----- Information

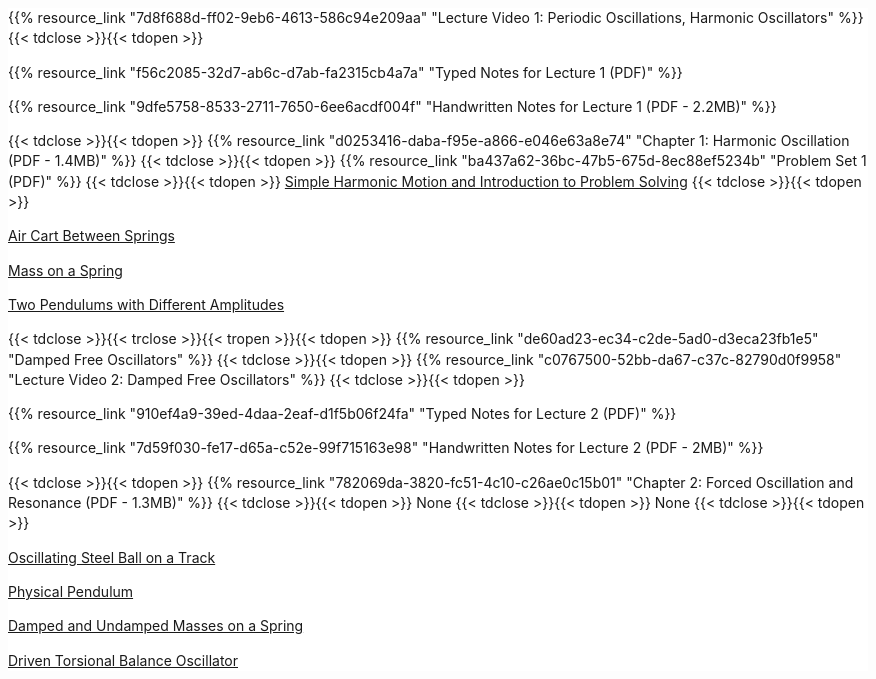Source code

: {{% resource_link "7d8f688d-ff02-9eb6-4613-586c94e209aa" "Lecture Video 1: Periodic Oscillations, Harmonic Oscillators" %}}
{{< tdclose >}}{{< tdopen >}}

{{% resource_link "f56c2085-32d7-ab6c-d7ab-fa2315cb4a7a" "Typed Notes for Lecture 1 (PDF)" %}}

{{% resource_link "9dfe5758-8533-2711-7650-6ee6acdf004f" "Handwritten Notes for Lecture 1 (PDF - 2.2MB)" %}}

{{< tdclose >}}{{< tdopen >}}
{{% resource_link "d0253416-daba-f95e-a866-e046e63a8e74" "Chapter 1: Harmonic Oscillation (PDF - 1.4MB)" %}}
{{< tdclose >}}{{< tdopen >}}
{{% resource_link "ba437a62-36bc-47b5-675d-8ec88ef5234b" "Problem Set 1 (PDF)" %}}
{{< tdclose >}}{{< tdopen >}}
[Simple Harmonic Motion and Introduction to Problem Solving](https://ocw-studio.odl.mit.edu/courses/res-8-005-vibrations-and-waves-problem-solving-fall-2012/pages/problem-solving-videos/simple-harmonic-motion-and-introduction-to-problem-solving-1)
{{< tdclose >}}{{< tdopen >}}

[Air Cart Between Springs](http://tsgphysics.mit.edu/front/?page=demo.php&letnum=C%201&show=0)

[Mass on a Spring](http://tsgphysics.mit.edu/front/?page=demo.php&letnum=C%202&show=0)

[Two Pendulums with Different Amplitudes](http://tsgphysics.mit.edu/front/?page=demo.php&letnum=C%2010&show=0)

{{< tdclose >}}{{< trclose >}}{{< tropen >}}{{< tdopen >}}
{{% resource_link "de60ad23-ec34-c2de-5ad0-d3eca23fb1e5" "Damped Free Oscillators" %}}
{{< tdclose >}}{{< tdopen >}}
{{% resource_link "c0767500-52bb-da67-c37c-82790d0f9958" "Lecture Video 2: Damped Free Oscillators" %}}
{{< tdclose >}}{{< tdopen >}}

{{% resource_link "910ef4a9-39ed-4daa-2eaf-d1f5b06f24fa" "Typed Notes for Lecture 2 (PDF)" %}}

{{% resource_link "7d59f030-fe17-d65a-c52e-99f715163e98" "Handwritten Notes for Lecture 2 (PDF - 2MB)" %}}

{{< tdclose >}}{{< tdopen >}}
{{% resource_link "782069da-3820-fc51-4c10-c26ae0c15b01" "Chapter 2: Forced Oscillation and Resonance (PDF - 1.3MB)" %}}
{{< tdclose >}}{{< tdopen >}}
None
{{< tdclose >}}{{< tdopen >}}
None
{{< tdclose >}}{{< tdopen >}}

[Oscillating Steel Ball on a Track](http://tsgphysics.mit.edu/front/?page=demo.php&letnum=C%2012&show=0)

[Physical Pendulum](http://tsgphysics.mit.edu/front/?page=demo.php&letnum=C%207&show=0)

[Damped and Undamped Masses on a Spring](http://tsgphysics.mit.edu/front/?page=demo.php&letnum=C%2011&show=0)

[Driven Torsional Balance Oscillator](http://tsgphysics.mit.edu/front/?page=demo.php&letnum=C%2060&show=0)
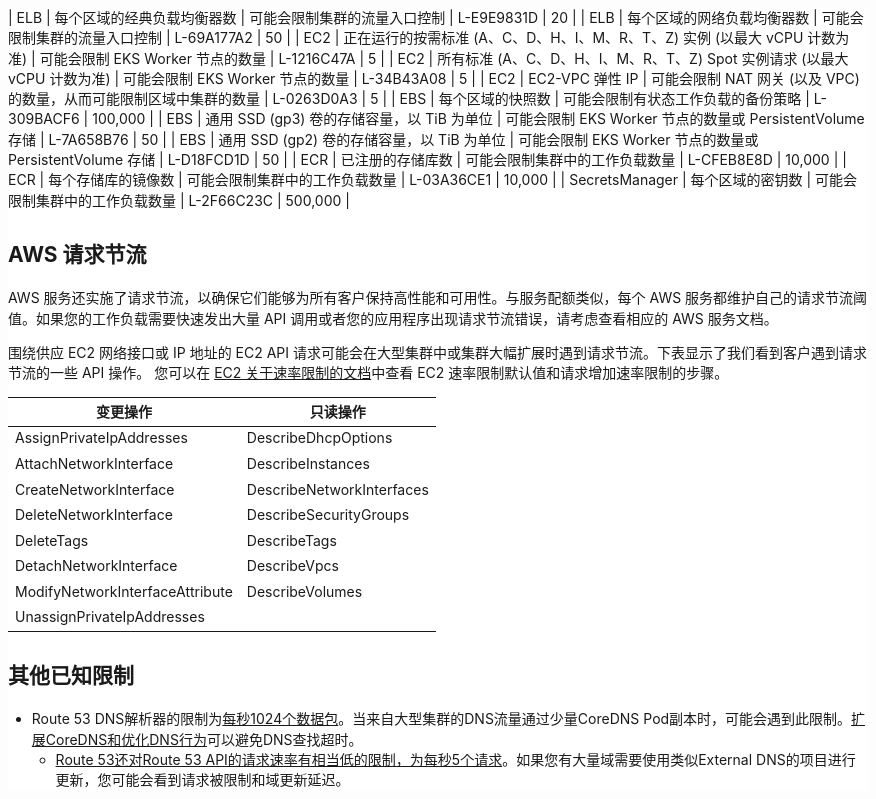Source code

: | ELB            | 每个区域的经典负载均衡器数                                                                 | 可能会限制集群的流量入口控制                                                                                      | L-E9E9831D       | 20      |
| ELB            | 每个区域的网络负载均衡器数                                                                 | 可能会限制集群的流量入口控制                                                                                      | L-69A177A2       | 50      |
| EC2            | 正在运行的按需标准 (A、C、D、H、I、M、R、T、Z) 实例 (以最大 vCPU 计数为准)                | 可能会限制 EKS Worker 节点的数量                                                                                  | L-1216C47A       | 5       |
| EC2            | 所有标准 (A、C、D、H、I、M、R、T、Z) Spot 实例请求 (以最大 vCPU 计数为准)                 | 可能会限制 EKS Worker 节点的数量                                                                                  | L-34B43A08       | 5       |
| EC2            | EC2-VPC 弹性 IP                                                                          | 可能会限制 NAT 网关 (以及 VPC) 的数量，从而可能限制区域中集群的数量                                                | L-0263D0A3       | 5       |
| EBS            | 每个区域的快照数                                                                           | 可能会限制有状态工作负载的备份策略                                                                                | L-309BACF6       | 100,000 |
| EBS            | 通用 SSD (gp3) 卷的存储容量，以 TiB 为单位                                                 | 可能会限制 EKS Worker 节点的数量或 PersistentVolume 存储                                                          | L-7A658B76       | 50      |
| EBS            | 通用 SSD (gp2) 卷的存储容量，以 TiB 为单位                                                 | 可能会限制 EKS Worker 节点的数量或 PersistentVolume 存储                                                          | L-D18FCD1D       | 50      |
| ECR            | 已注册的存储库数                                                                           | 可能会限制集群中的工作负载数量                                                                                    | L-CFEB8E8D       | 10,000  |
| ECR            | 每个存储库的镜像数                                                                         | 可能会限制集群中的工作负载数量                                                                                    | L-03A36CE1       | 10,000  |
| SecretsManager | 每个区域的密钥数                                                                           | 可能会限制集群中的工作负载数量                                                                                    | L-2F66C23C       | 500,000 |

## AWS 请求节流

AWS 服务还实施了请求节流，以确保它们能够为所有客户保持高性能和可用性。与服务配额类似，每个 AWS 服务都维护自己的请求节流阈值。如果您的工作负载需要快速发出大量 API 调用或者您的应用程序出现请求节流错误，请考虑查看相应的 AWS 服务文档。

围绕供应 EC2 网络接口或 IP 地址的 EC2 API 请求可能会在大型集群中或集群大幅扩展时遇到请求节流。下表显示了我们看到客户遇到请求节流的一些 API 操作。
您可以在 [EC2 关于速率限制的文档](https://docs.aws.amazon.com/AWSEC2/latest/APIReference/throttling.html)中查看 EC2 速率限制默认值和请求增加速率限制的步骤。

| 变更操作                        | 只读操作                        |
| ------------------------------- | ------------------------------- |
| AssignPrivateIpAddresses        | DescribeDhcpOptions             |
| AttachNetworkInterface          | DescribeInstances               |
| CreateNetworkInterface          | DescribeNetworkInterfaces       |
| DeleteNetworkInterface          | DescribeSecurityGroups          |
| DeleteTags                      | DescribeTags                    |
| DetachNetworkInterface          | DescribeVpcs                    |
| ModifyNetworkInterfaceAttribute | DescribeVolumes                 |
| UnassignPrivateIpAddresses      |                     |





## 其他已知限制

* Route 53 DNS解析器的限制为[每秒1024个数据包](https://docs.aws.amazon.com/vpc/latest/userguide/vpc-dns.html#vpc-dns-limits)。当来自大型集群的DNS流量通过少量CoreDNS Pod副本时，可能会遇到此限制。[扩展CoreDNS和优化DNS行为](../cluster-services/#scale-coredns)可以避免DNS查找超时。
    * [Route 53还对Route 53 API的请求速率有相当低的限制，为每秒5个请求](https://docs.aws.amazon.com/Route53/latest/DeveloperGuide/DNSLimitations.html#limits-api-requests)。如果您有大量域需要使用类似External DNS的项目进行更新，您可能会看到请求被限制和域更新延迟。

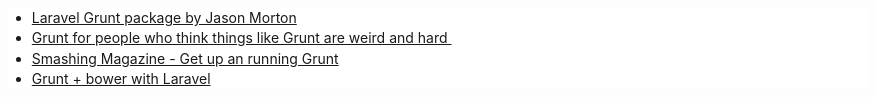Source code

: <ul>
<li><a title="Laravel Grunt package" href="https://github.com/JasonMortonNZ/laravel-grunt">Laravel Grunt package by Jason Morton</a></li>
<li><a title="Chris Coyer on Grunt" href="http://24ways.org/2013/grunt-is-not-weird-and-hard/">Grunt for people who think things like Grunt are weird and hard </a></li>
<li><a title="Get up and running Grunt" href="http://coding.smashingmagazine.com/2013/10/29/get-up-running-grunt/">Smashing Magazine - Get up an running Grunt</a></li>
<li><a title="Grunt + bower in Laravel article" href="http://blog.elenakolevska.com/using-grunt-with-laravel-and-bootstrap/">Grunt + bower with Laravel</a></li>
</ul>
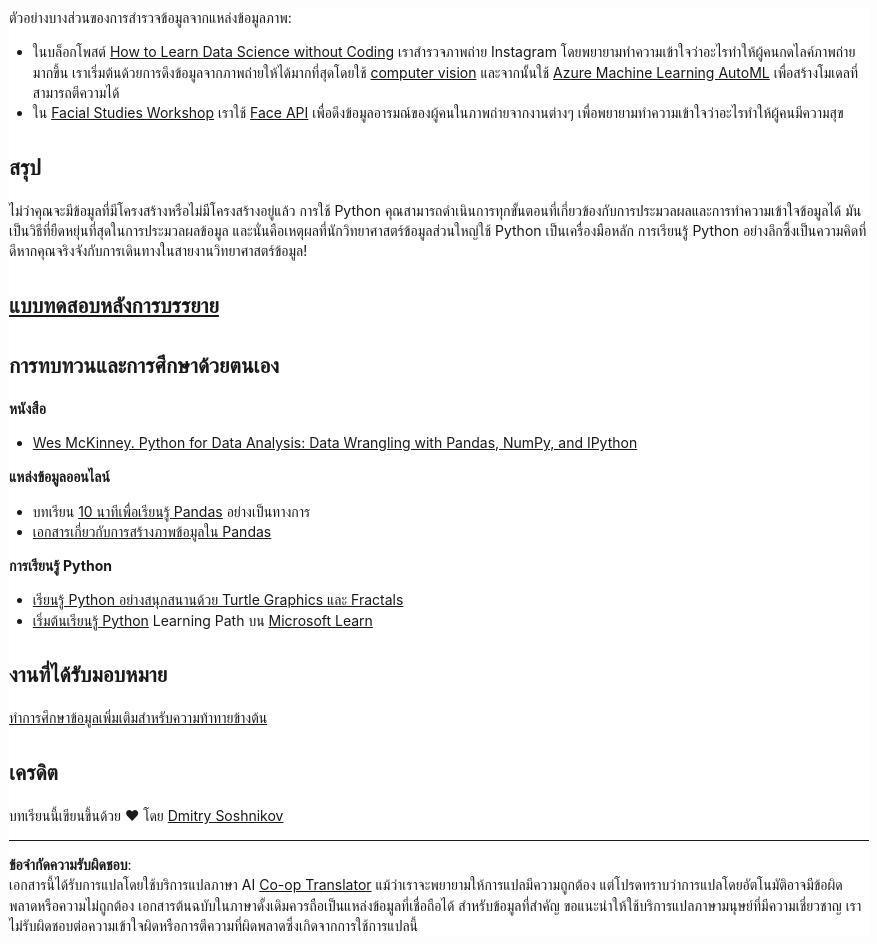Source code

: ตัวอย่างบางส่วนของการสำรวจข้อมูลจากแหล่งข้อมูลภาพ:
* ในบล็อกโพสต์ [How to Learn Data Science without Coding](https://soshnikov.com/azure/how-to-learn-data-science-without-coding/) เราสำรวจภาพถ่าย Instagram โดยพยายามทำความเข้าใจว่าอะไรทำให้ผู้คนกดไลค์ภาพถ่ายมากขึ้น เราเริ่มต้นด้วยการดึงข้อมูลจากภาพถ่ายให้ได้มากที่สุดโดยใช้ [computer vision](https://azure.microsoft.com/services/cognitive-services/computer-vision/?WT.mc_id=academic-77958-bethanycheum) และจากนั้นใช้ [Azure Machine Learning AutoML](https://docs.microsoft.com/azure/machine-learning/concept-automated-ml/?WT.mc_id=academic-77958-bethanycheum) เพื่อสร้างโมเดลที่สามารถตีความได้
* ใน [Facial Studies Workshop](https://github.com/CloudAdvocacy/FaceStudies) เราใช้ [Face API](https://azure.microsoft.com/services/cognitive-services/face/?WT.mc_id=academic-77958-bethanycheum) เพื่อดึงข้อมูลอารมณ์ของผู้คนในภาพถ่ายจากงานต่างๆ เพื่อพยายามทำความเข้าใจว่าอะไรทำให้ผู้คนมีความสุข

## สรุป

ไม่ว่าคุณจะมีข้อมูลที่มีโครงสร้างหรือไม่มีโครงสร้างอยู่แล้ว การใช้ Python คุณสามารถดำเนินการทุกขั้นตอนที่เกี่ยวข้องกับการประมวลผลและการทำความเข้าใจข้อมูลได้ มันเป็นวิธีที่ยืดหยุ่นที่สุดในการประมวลผลข้อมูล และนั่นคือเหตุผลที่นักวิทยาศาสตร์ข้อมูลส่วนใหญ่ใช้ Python เป็นเครื่องมือหลัก การเรียนรู้ Python อย่างลึกซึ้งเป็นความคิดที่ดีหากคุณจริงจังกับการเดินทางในสายงานวิทยาศาสตร์ข้อมูล!

## [แบบทดสอบหลังการบรรยาย](https://ff-quizzes.netlify.app/en/ds/)

## การทบทวนและการศึกษาด้วยตนเอง

**หนังสือ**
* [Wes McKinney. Python for Data Analysis: Data Wrangling with Pandas, NumPy, and IPython](https://www.amazon.com/gp/product/1491957662)

**แหล่งข้อมูลออนไลน์**
* บทเรียน [10 นาทีเพื่อเรียนรู้ Pandas](https://pandas.pydata.org/pandas-docs/stable/user_guide/10min.html) อย่างเป็นทางการ
* [เอกสารเกี่ยวกับการสร้างภาพข้อมูลใน Pandas](https://pandas.pydata.org/pandas-docs/stable/user_guide/visualization.html)

**การเรียนรู้ Python**
* [เรียนรู้ Python อย่างสนุกสนานด้วย Turtle Graphics และ Fractals](https://github.com/shwars/pycourse)
* [เริ่มต้นเรียนรู้ Python](https://docs.microsoft.com/learn/paths/python-first-steps/?WT.mc_id=academic-77958-bethanycheum) Learning Path บน [Microsoft Learn](http://learn.microsoft.com/?WT.mc_id=academic-77958-bethanycheum)

## งานที่ได้รับมอบหมาย

[ทำการศึกษาข้อมูลเพิ่มเติมสำหรับความท้าทายข้างต้น](assignment.md)

## เครดิต

บทเรียนนี้เขียนขึ้นด้วย ♥️ โดย [Dmitry Soshnikov](http://soshnikov.com)

---

**ข้อจำกัดความรับผิดชอบ**:  
เอกสารนี้ได้รับการแปลโดยใช้บริการแปลภาษา AI [Co-op Translator](https://github.com/Azure/co-op-translator) แม้ว่าเราจะพยายามให้การแปลมีความถูกต้อง แต่โปรดทราบว่าการแปลโดยอัตโนมัติอาจมีข้อผิดพลาดหรือความไม่ถูกต้อง เอกสารต้นฉบับในภาษาดั้งเดิมควรถือเป็นแหล่งข้อมูลที่เชื่อถือได้ สำหรับข้อมูลที่สำคัญ ขอแนะนำให้ใช้บริการแปลภาษามนุษย์ที่มีความเชี่ยวชาญ เราไม่รับผิดชอบต่อความเข้าใจผิดหรือการตีความที่ผิดพลาดซึ่งเกิดจากการใช้การแปลนี้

----------

— Activity —
Each line of the records above that contains the word "可能会限制集群的流量入口控制" should be counted; give the resulting number without further words.

— Response for this exercise —
2